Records
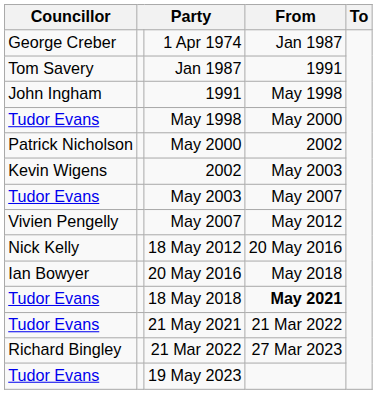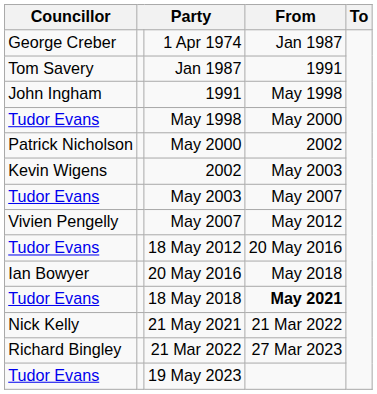18 May 2012 | Councillor: Nick Kelly -> Tudor Evans
21 May 2021 | Councillor: Tudor Evans -> Nick Kelly
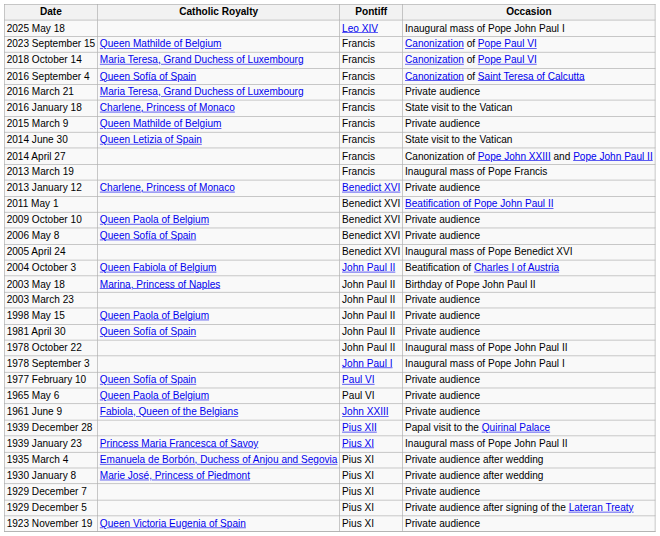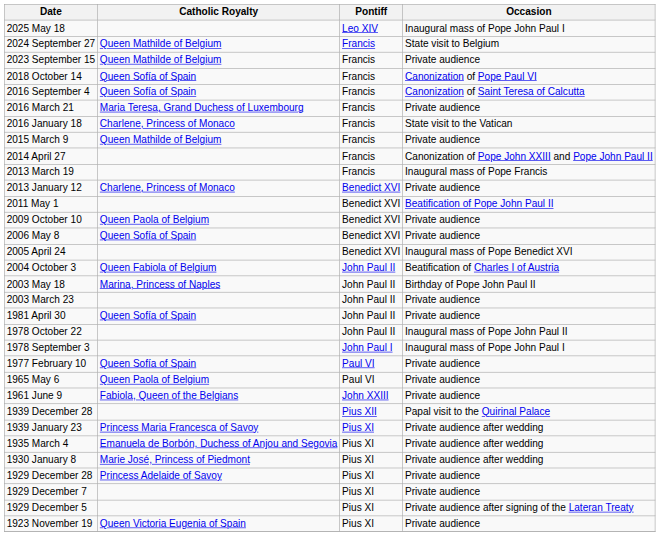+ row: 2024 September 27 | Queen Mathilde of Belgium | Francis | State visit to Belgium
2023 September 15 | Occasion: Canonization of Pope Paul VI -> Private audience
2018 October 14 | Catholic Royalty: Maria Teresa, Grand Duchess of Luxembourg -> Queen Sofía of Spain
- row: 2014 June 30 | Queen Letizia of Spain | Francis | State visit to the Vatican
- row: 1998 May 15 | Queen Paola of Belgium | John Paul II | Private audience
1939 January 23 | Occasion: Inaugural mass of Pope John Paul II -> Private audience after wedding
+ row: 1929 December 28 | Princess Adelaide of Savoy | Pius XI | Private audience
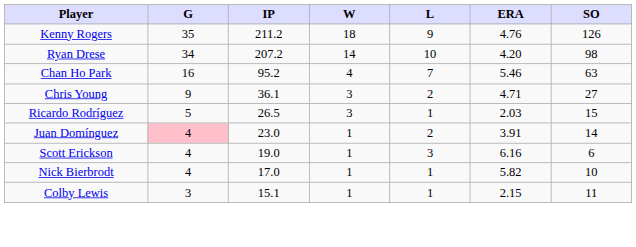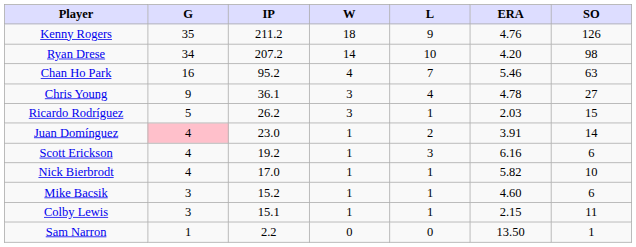Chris Young | L: 2 -> 4
Chris Young | ERA: 4.71 -> 4.78
Ricardo Rodríguez | IP: 26.5 -> 26.2
Scott Erickson | IP: 19.0 -> 19.2
+ row: Mike Bacsik | 3 | 15.2 | 1 | 1 | 4.60 | 6
+ row: Sam Narron | 1 | 2.2 | 0 | 0 | 13.50 | 1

▸ Given instruction: Copy the records word for word from their first line through the line containing "1939 January 23", including that line, and leave out the pictures.

▸ Answer below:
18 May 2012 | Councillor: Nick Kelly -> Tudor Evans
21 May 2021 | Councillor: Tudor Evans -> Nick Kelly
+ row: 2024 September 27 | Queen Mathilde of Belgium | Francis | State visit to Belgium
2023 September 15 | Occasion: Canonization of Pope Paul VI -> Private audience
2018 October 14 | Catholic Royalty: Maria Teresa, Grand Duchess of Luxembourg -> Queen Sofía of Spain
- row: 2014 June 30 | Queen Letizia of Spain | Francis | State visit to the Vatican
- row: 1998 May 15 | Queen Paola of Belgium | John Paul II | Private audience
1939 January 23 | Occasion: Inaugural mass of Pope John Paul II -> Private audience after wedding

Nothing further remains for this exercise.